- _ASSIGNED TASK_:
Could you copy out all the lines in the material below where the word "мактабларда" occurs?

- _EXTRACTED RECORDS_:
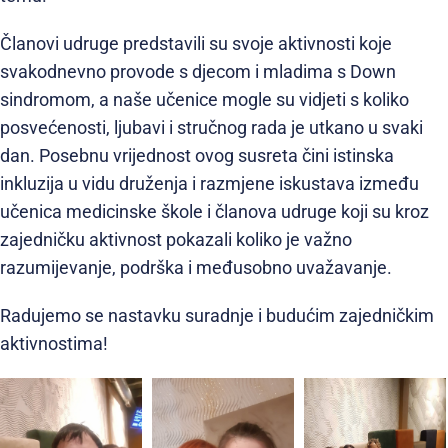
Članovi udruge predstavili su svoje aktivnosti koje
svakodnevno provode s djecom i mladima s Down
sindromom, a naše učenice mogle su vidjeti s koliko
posvećenosti, ljubavi i stručnog rada je utkano u svaki
dan. Posebnu vrijednost ovog susreta čini istinska
inkluzija u vidu druženja i razmjene iskustava između
učenica medicinske škole i članova udruge koji su kroz
zajedničku aktivnost pokazali koliko je važno
razumijevanje, podrška i međusobno uvažavanje.
Radujemo se nastavku suradnje i budućim zajedničkim
aktivnostima!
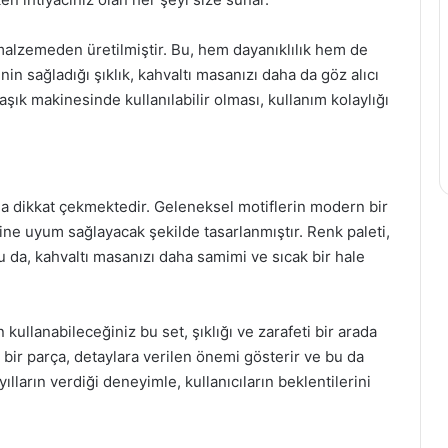
 malzemeden üretilmiştir. Bu, hem dayanıklılık hem de
nin sağladığı şıklık, kahvaltı masanızı daha da göz alıcı
aşık makinesinde kullanılabilir olması, kullanım kolaylığı
la dikkat çekmektedir. Geleneksel motiflerin modern bir
ine uyum sağlayacak şekilde tasarlanmıştır. Renk paleti,
u da, kahvaltı masanızı daha samimi ve sıcak bir hale
 kullanabileceğiniz bu set, şıklığı ve zarafeti bir arada
r bir parça, detaylara verilen önemi gösterir ve bu da
yılların verdiği deneyimle, kullanıcıların beklentilerini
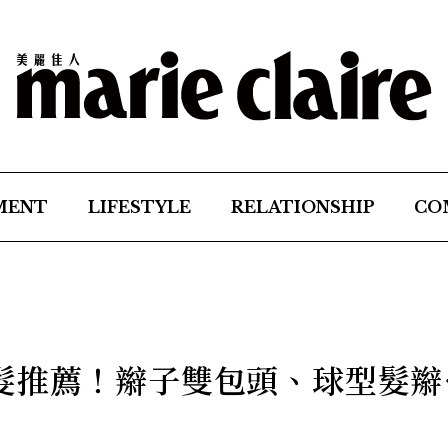
MENT
LIFESTYLE
RELATIONSHIP
CO
髮推薦！辮子雙包頭、球型髮辮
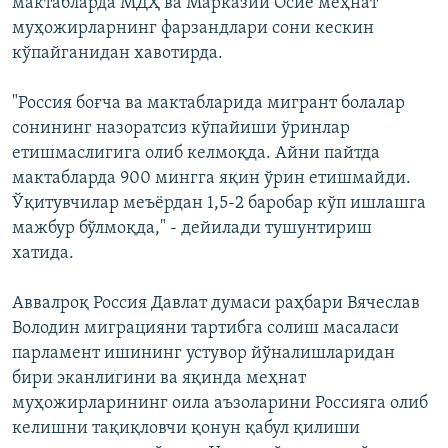
мактабларда МДҲ ва Марказий Осиё меҳнат
муҳожирларнинг фарзандлари сони кескин
кўпайганидан хавотирда.
"Россия боғча ва мактабларида мигрант болалар
сонининг назоратсиз кўпайиши ўринлар
етишмаслигига олиб келмоқда. Айни пайтда
мактабларда 900 мингга яқин ўрин етишмайди.
Ўқитувчилар меъёрдан 1,5-2 баробар кўп ишлашга
мажбур бўлмоқда," - дейилади тушунтириш
хатида.
Аввалроқ Россия Давлат думаси раҳбари Вячеслав
Володин миграцияни тартибга солиш масаласи
парламент ишининг устувор йўналишларидан
бири эканлигини ва яқинда меҳнат
муҳожирларининг оила аъзоларини Россияга олиб
келишни тақиқловчи қонун қабул қилиши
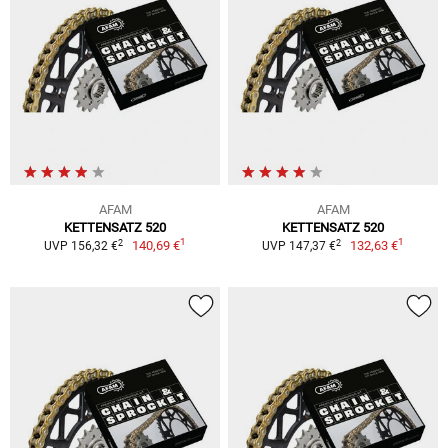
AFAM
AFAM
KETTENSATZ 520
KETTENSATZ 520
1
1
2
2
140,69 €
132,63 €
UVP 156,32 €
UVP 147,37 €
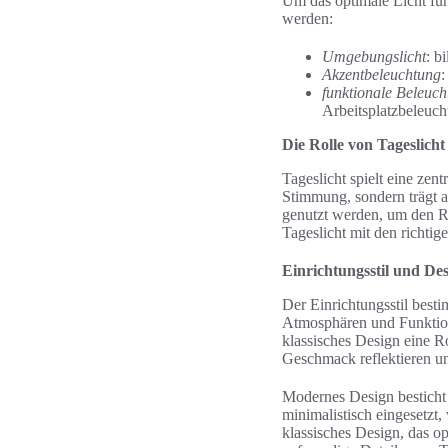
Um das optimale Licht für
werden:
Umgebungslicht
: b
Akzentbeleuchtung
:
funktionale Beleuc
Arbeitsplatzbeleuch
Die Rolle von Tageslich
Tageslicht spielt eine ze
Stimmung, sondern trägt a
genutzt werden, um den R
Tageslicht mit den richti
Einrichtungsstil und De
Der Einrichtungsstil best
Atmosphären und Funktione
klassisches Design eine R
Geschmack reflektieren un
Modernes Design besticht 
minimalistisch eingesetzt,
klassisches Design, das o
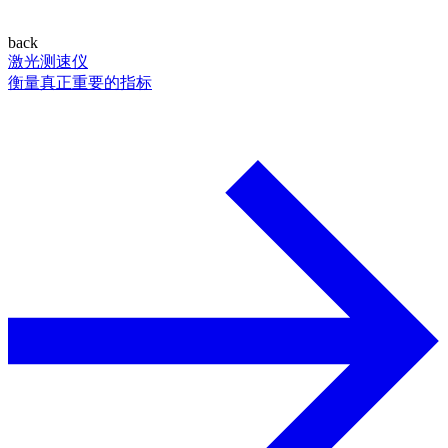
back
激光测速仪
衡量真正重要的指标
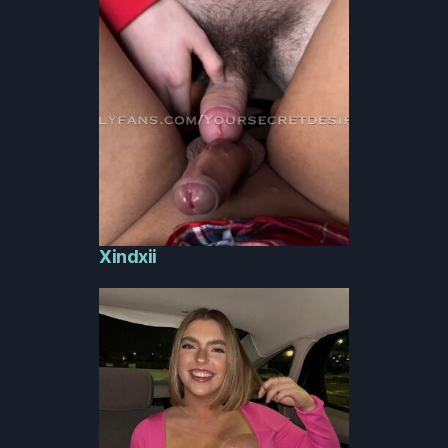
Xindxii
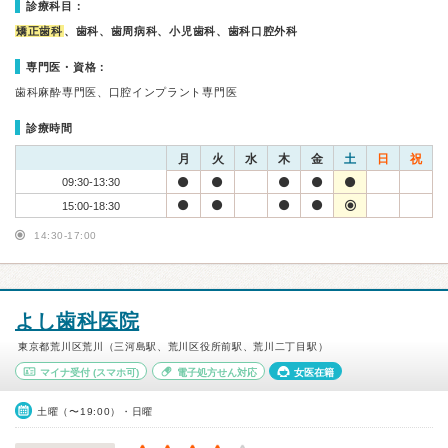
診療科目：
矯正歯科
、歯科、歯周病科、小児歯科、歯科口腔外科
専門医・資格：
歯科麻酔専門医、口腔インプラント専門医
診療時間
月
火
水
木
金
土
日
祝
09:30-13:30
15:00-18:30
14:30-17:00
よし歯科医院
東京都荒川区荒川（三河島駅、荒川区役所前駅、荒川二丁目駅）
マイナ受付
(スマホ可)
電子処方せん対応
女医在籍
土曜（〜19:00）・日曜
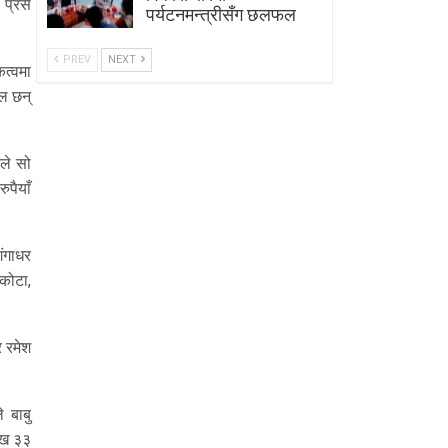
 पे्रस
पर्यटनमन्त्रीसँग छलफल
PREV
NEXT
कत्वमा
ेल छन्
रले सो
पैयाँ
गंगाधर
कोटा,
र रमेश
 बाबु
लाख ३३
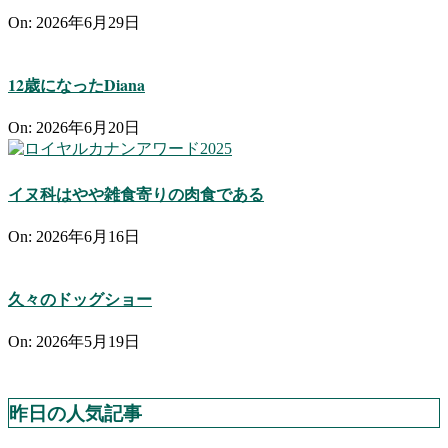
On:
2026年6月29日
12歳になったDiana
On:
2026年6月20日
イヌ科はやや雑食寄りの肉食である
On:
2026年6月16日
久々のドッグショー
On:
2026年5月19日
昨日の人気記事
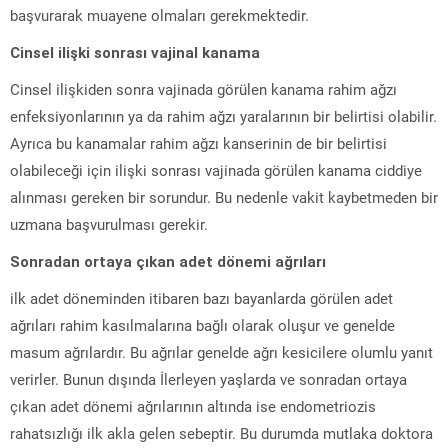
başvurarak muayene olmaları gerekmektedir.
Cinsel ilişki sonrası vajinal kanama
Cinsel ilişkiden sonra vajinada görülen kanama rahim ağzı
enfeksiyonlarının ya da rahim ağzı yaralarının bir belirtisi olabilir.
Ayrıca bu kanamalar rahim ağzı kanserinin de bir belirtisi
olabileceği için ilişki sonrası vajinada görülen kanama ciddiye
alınması gereken bir sorundur. Bu nedenle vakit kaybetmeden bir
uzmana başvurulması gerekir.
Sonradan ortaya çıkan adet dönemi ağrıları
ilk adet döneminden itibaren bazı bayanlarda görülen adet
ağrıları rahim kasılmalarına bağlı olarak oluşur ve genelde
masum ağrılardır. Bu ağrılar genelde ağrı kesicilere olumlu yanıt
verirler. Bunun dışında İlerleyen yaşlarda ve sonradan ortaya
çıkan adet dönemi ağrılarının altında ise endometriozis
rahatsızlığı ilk akla gelen sebeptir. Bu durumda mutlaka doktora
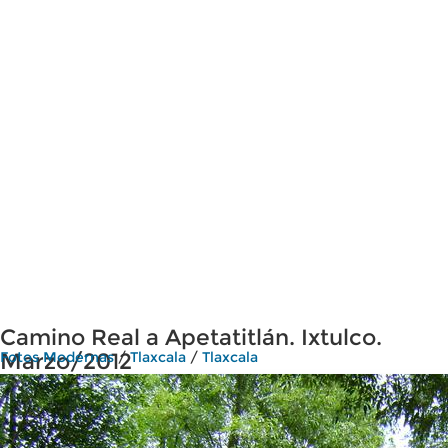
Camino Real a Apetatitlán. Ixtulco.
Marzo/2012
Fotos Modernas
/
Tlaxcala
/
Tlaxcala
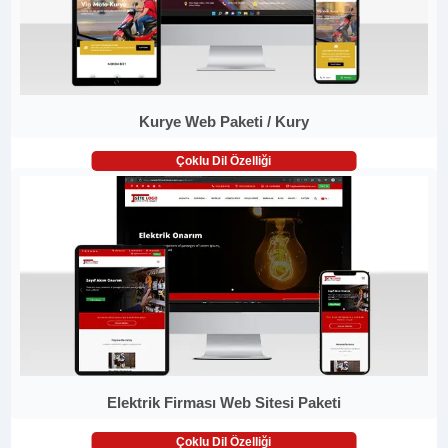
Kurye Web Paketi / Kury
Çoklu Dil Özelliği
Elektrik Firması Web Sitesi Paketi
Çoklu Dil Özelliği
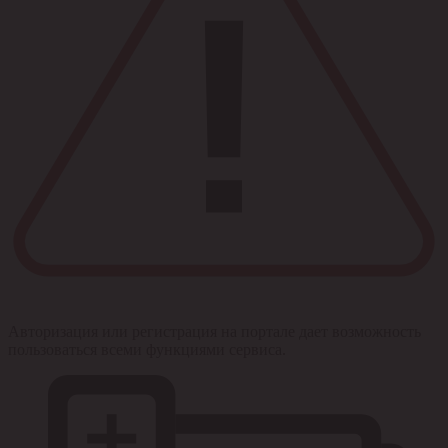
Авторизация или регистрация на портале дает возможность
пользоваться всеми функциями сервиса.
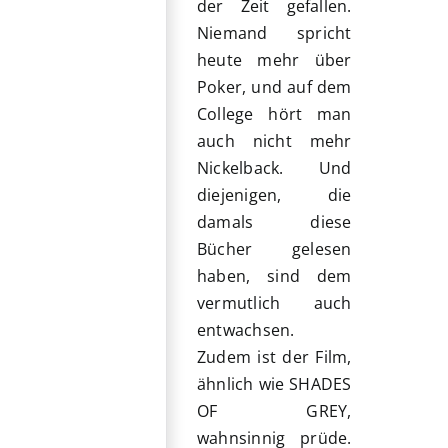
der Zeit gefallen.
Niemand spricht
heute mehr über
Poker, und auf dem
College hört man
auch nicht mehr
Nickelback. Und
diejenigen, die
damals diese
Bücher gelesen
haben, sind dem
vermutlich auch
entwachsen.
Zudem ist der Film,
ähnlich wie SHADES
OF GREY,
wahnsinnig prüde.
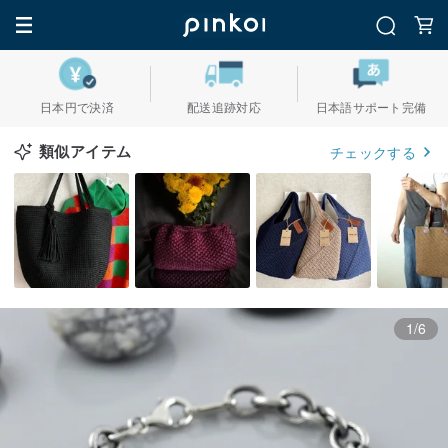
日本円で決済
配送追跡対応
日本語サポート完備
類似アイテム
チェックする
1/6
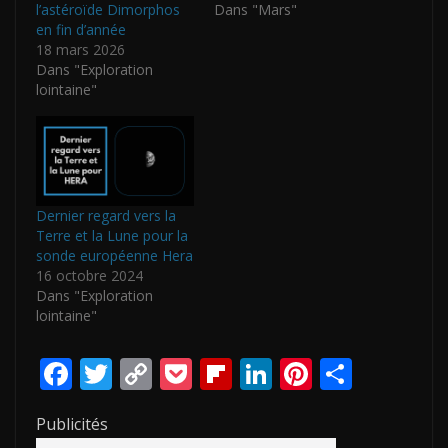
l’astéroïde Dimorphos
Dans "Mars"
en fin d’année
18 mars 2026
Dans "Exploration
lointaine"
Dernier regard vers la
Terre et la Lune pour la
sonde européenne Hera
16 octobre 2024
Dans "Exploration
lointaine"
F
T
C
P
Fli
Li
Pi
P
ac
w
o
o
p
n
nt
ar
Publicités
e
itt
p
ck
b
k
er
ta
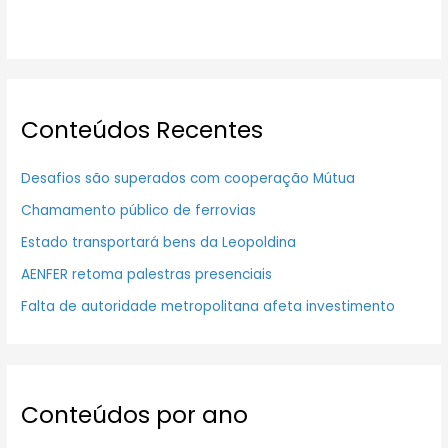
Conteúdos Recentes
Desafios são superados com cooperação Mútua
Chamamento público de ferrovias
Estado transportará bens da Leopoldina
AENFER retoma palestras presenciais
Falta de autoridade metropolitana afeta investimento
Conteúdos por ano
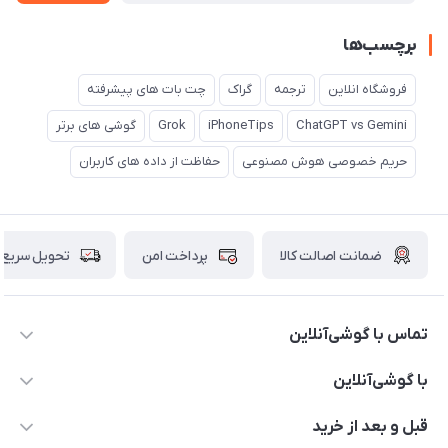
برچسب‌ها
فروشگاه انلاین
ترجمه
گراک
چت بات های پیشرفته
ChatGPT vs Gemini
iPhoneTips
Grok
گوشی های برتر
حریم خصوصی هوش مصنوعی
حفاظت از داده های کاربران
ضمانت اصالت کالا
پرداخت امن
تحویل سریع
تماس با گوشی‌آنلاین
۰۲۱91001221
با گوشی‌آنلاین
info@gooshi.online
درباره ما
قبل و بعد از خرید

- _TASK RESULT_:
мактабларда МДҲ ва Марказий Осиё меҳнат
мактабларда 900 мингга яқин ўрин етишмайди.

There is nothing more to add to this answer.